Ocular Ischemic Syndrome
Ocular ischemic syndrome results from hypoperfusion of the entire eye and sometimes the orbit, usually because of carotid artery obstruction. Patients with ocular ischemic syndrome are typically men aged 65 years or older. Patients present with decreased vision and mild ocular pain. Examination findings may include corneal edema, anterior chamber cells, and moderate flare, the last often greater than and out of proportion to the number of cells. Anterior segment neovascularization may be present. Intraocular pressure may be low from decreased aqueous production due to ischemia or high due to neovascular glaucoma. A cataract may be more prominent on the involved side. The vitreous is usually clear. Dilated fundus examination may show mild disc edema associated with dilated tortuous retinal venules, narrowed arterioles, and medium to large intraretinal scattered blot hemorrhages in the midperiphery and far periphery of the retina. Neovascularization may be present on the disc or elsewhere in the retina.
Fluorescein angiography shows delayed arteriolar filling, diffuse leakage in the posterior pole as well as from the optic disc, and signs of capillary nonperfusion. Retinal vascular staining may be present in the absence of any physical vascular sheathing on examination.
Diagnostic studies include carotid Doppler ultrasonography; ipsilateral carotid stenosis greater than 90% supports the diagnosis of ocular ischemic syndrome.

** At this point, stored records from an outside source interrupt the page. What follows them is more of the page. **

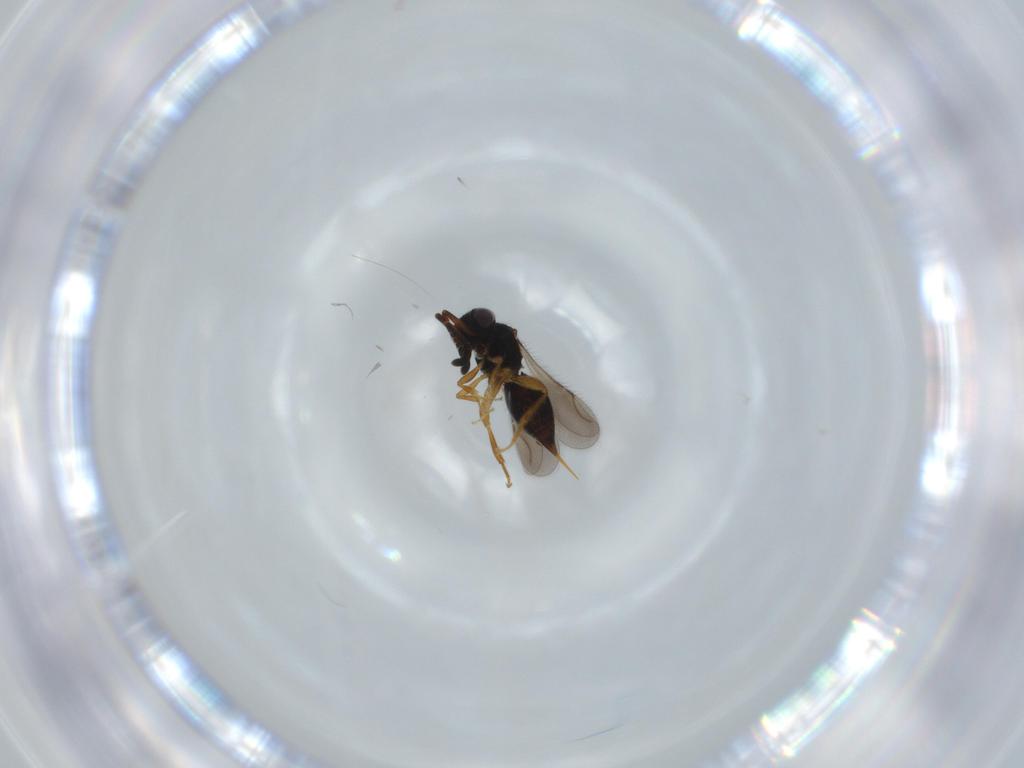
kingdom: Animalia
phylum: Arthropoda
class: Insecta
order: Hymenoptera
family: Ceraphronidae
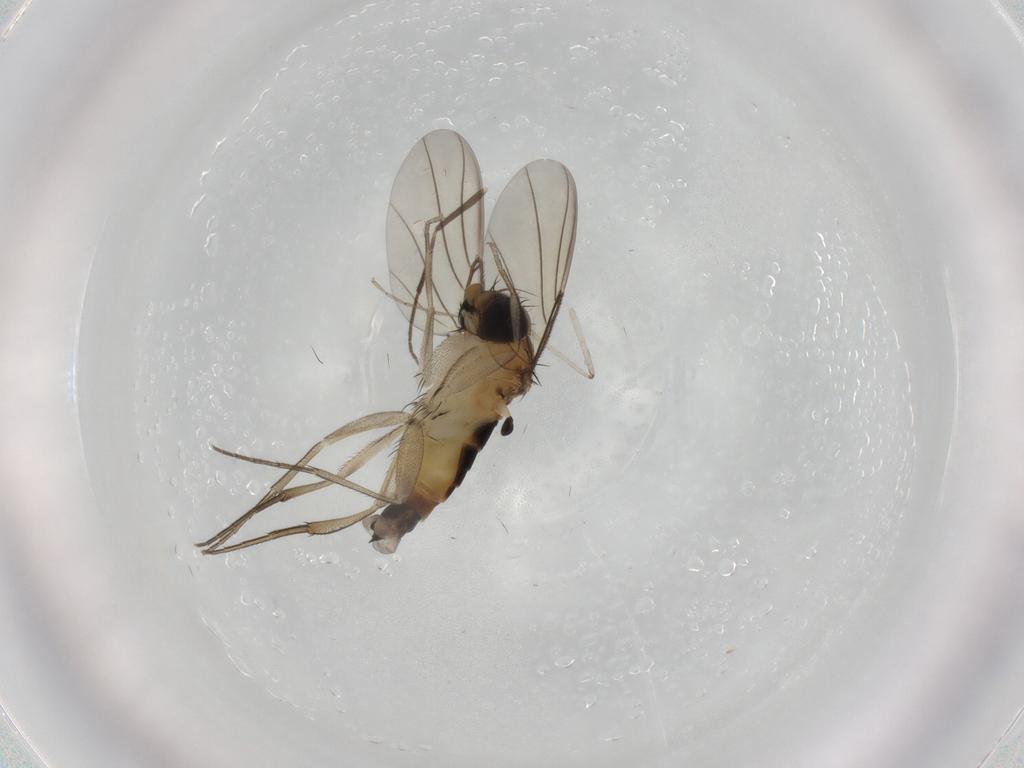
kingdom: Animalia
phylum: Arthropoda
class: Insecta
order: Diptera
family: Phoridae
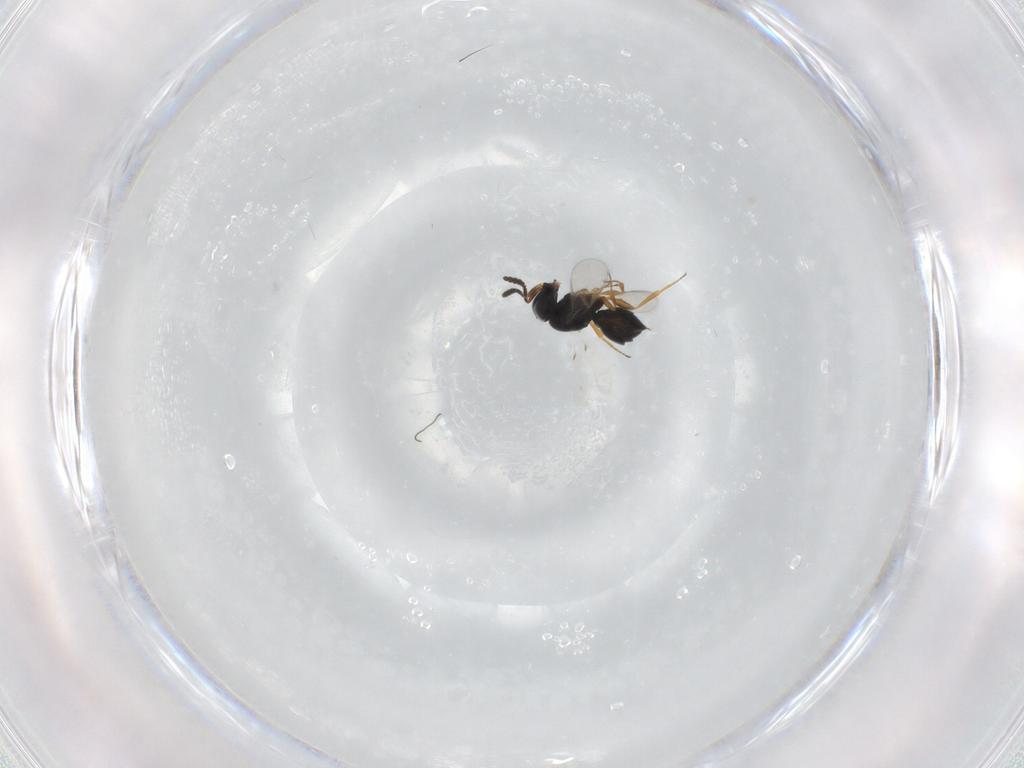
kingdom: Animalia
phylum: Arthropoda
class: Insecta
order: Hymenoptera
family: Scelionidae
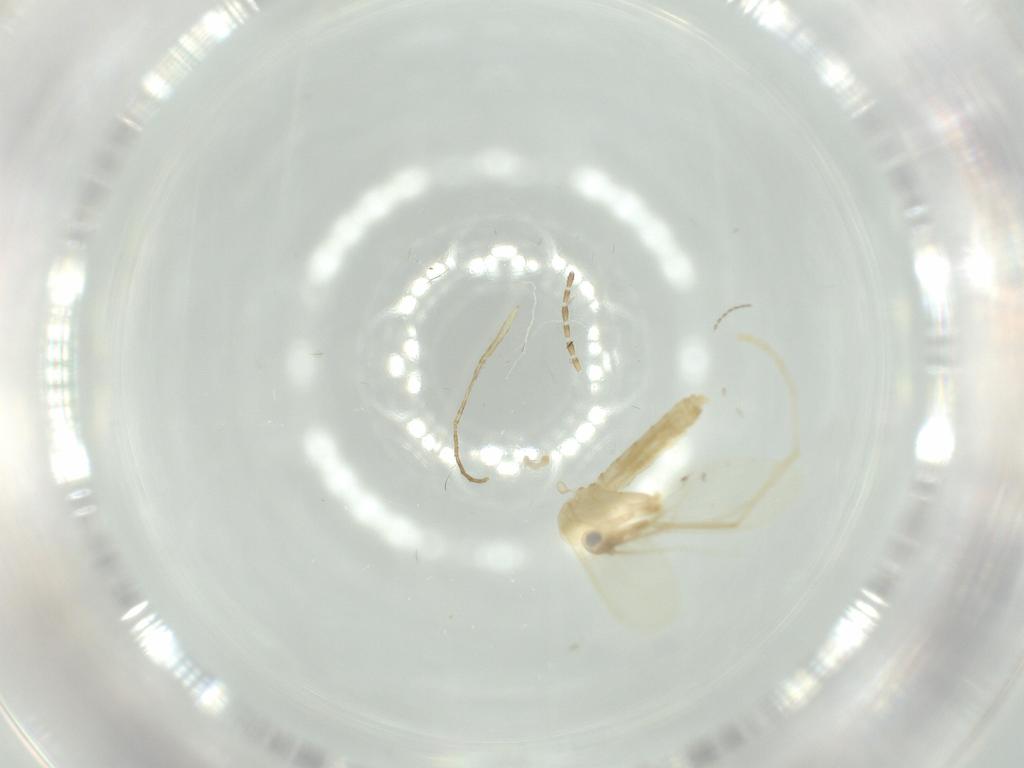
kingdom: Animalia
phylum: Arthropoda
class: Insecta
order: Diptera
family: Psychodidae
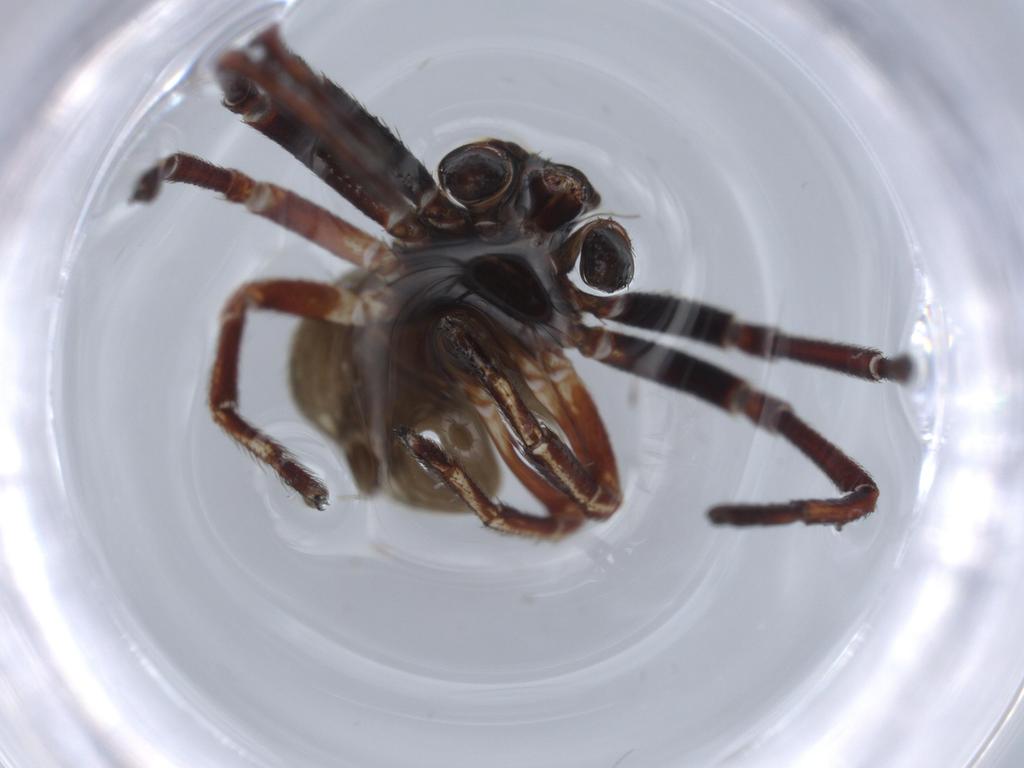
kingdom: Animalia
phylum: Arthropoda
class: Arachnida
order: Araneae
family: Thomisidae
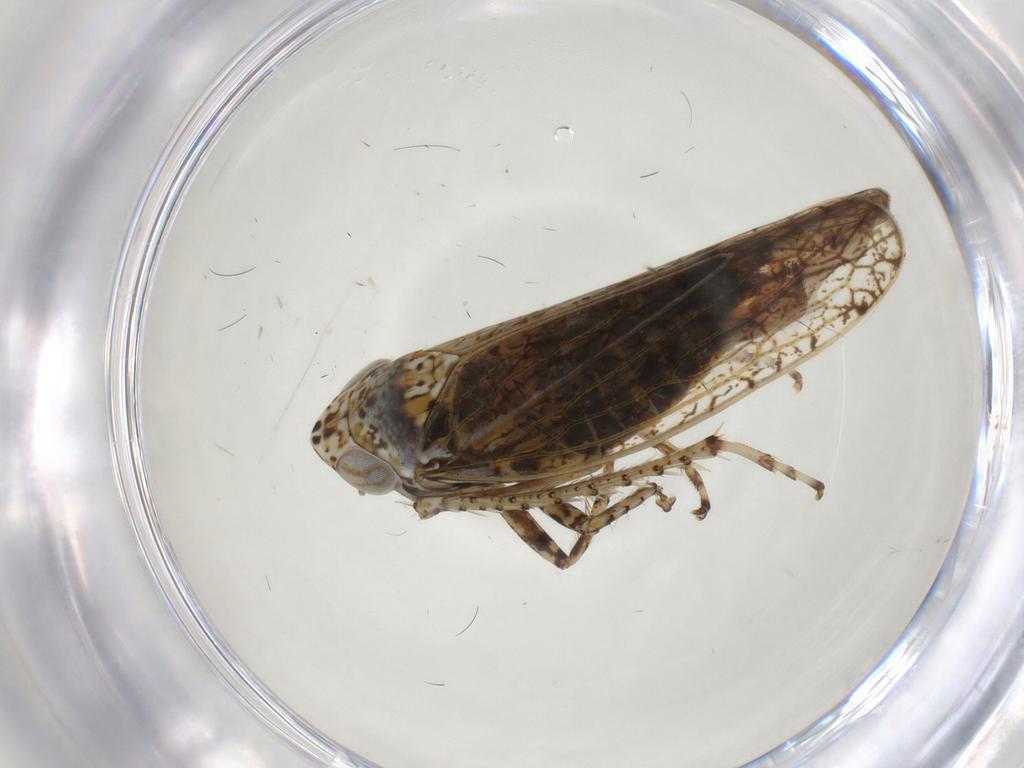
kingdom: Animalia
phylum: Arthropoda
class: Insecta
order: Hemiptera
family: Cicadellidae
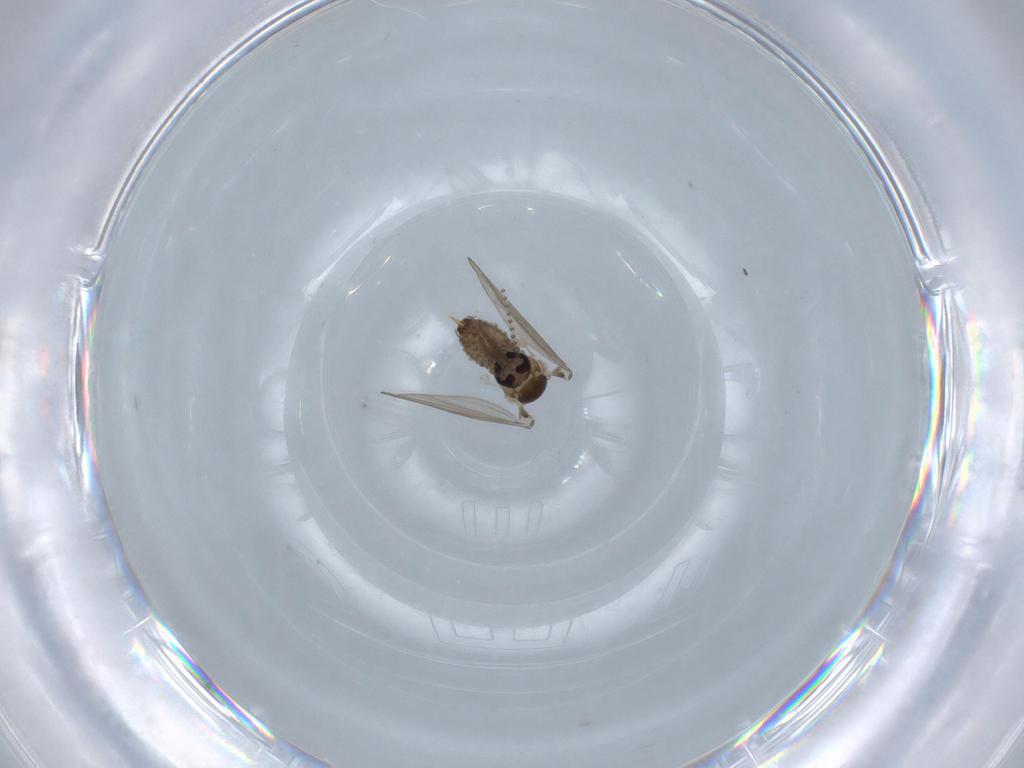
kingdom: Animalia
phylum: Arthropoda
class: Insecta
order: Diptera
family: Psychodidae
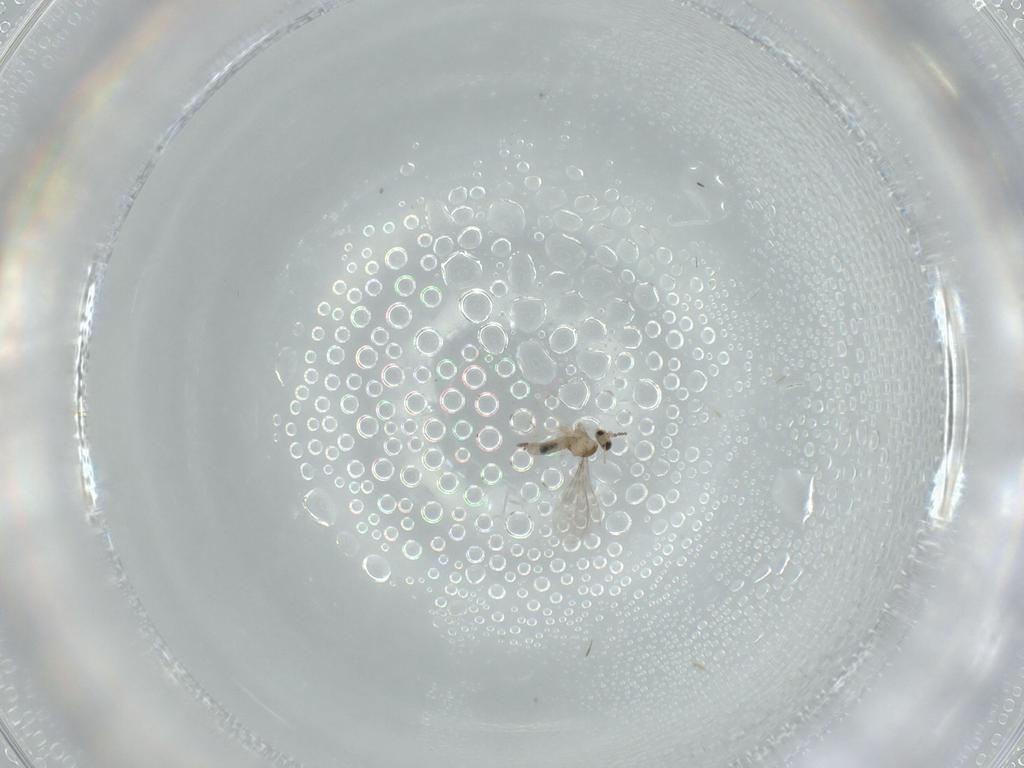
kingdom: Animalia
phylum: Arthropoda
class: Insecta
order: Diptera
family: Cecidomyiidae
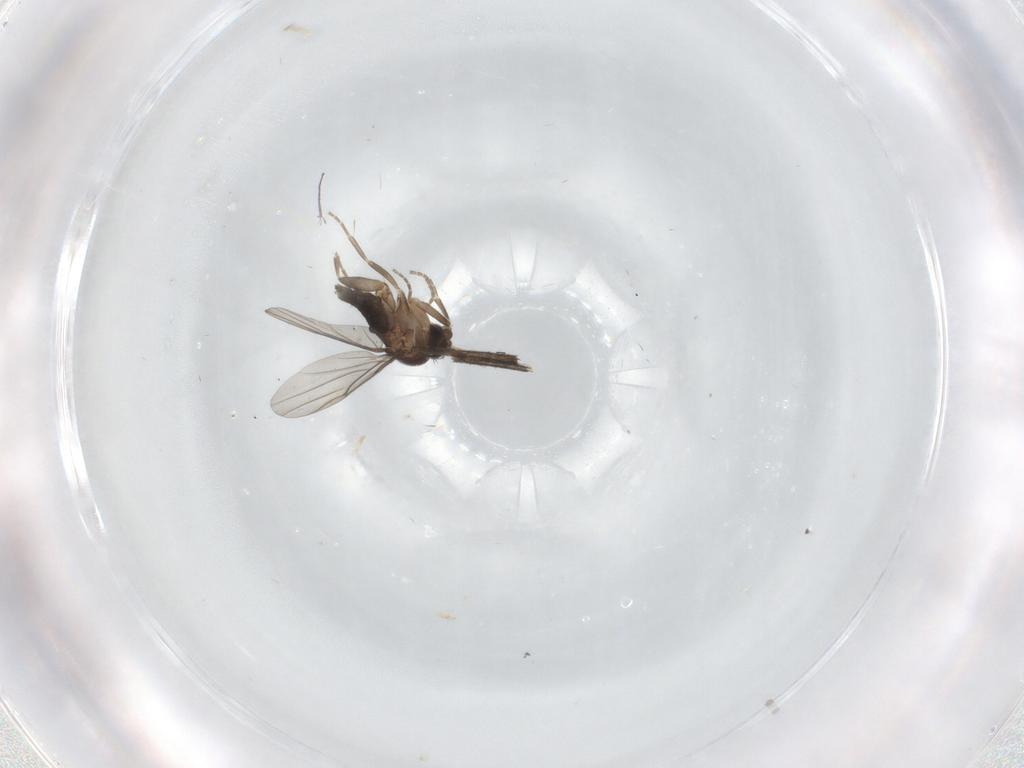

Definitive treatment involves carotid endarterectomy. Local treatment consists of topical corticosteroids and cycloplegics, as well as panretinal photocoagulation, especially if rubeosis or retinal neovascularization is present. Intraocular injection of vascular endothelial growth factor (VEGF) inhibitors may also be considered. The 5-year mortality rate of patients with ocular ischemic syndrome is 40%, primarily from cardiovascular disease and myocardial infarction. The visual prognosis is guarded, and many patients improve transiently with treatment but eventually worsen.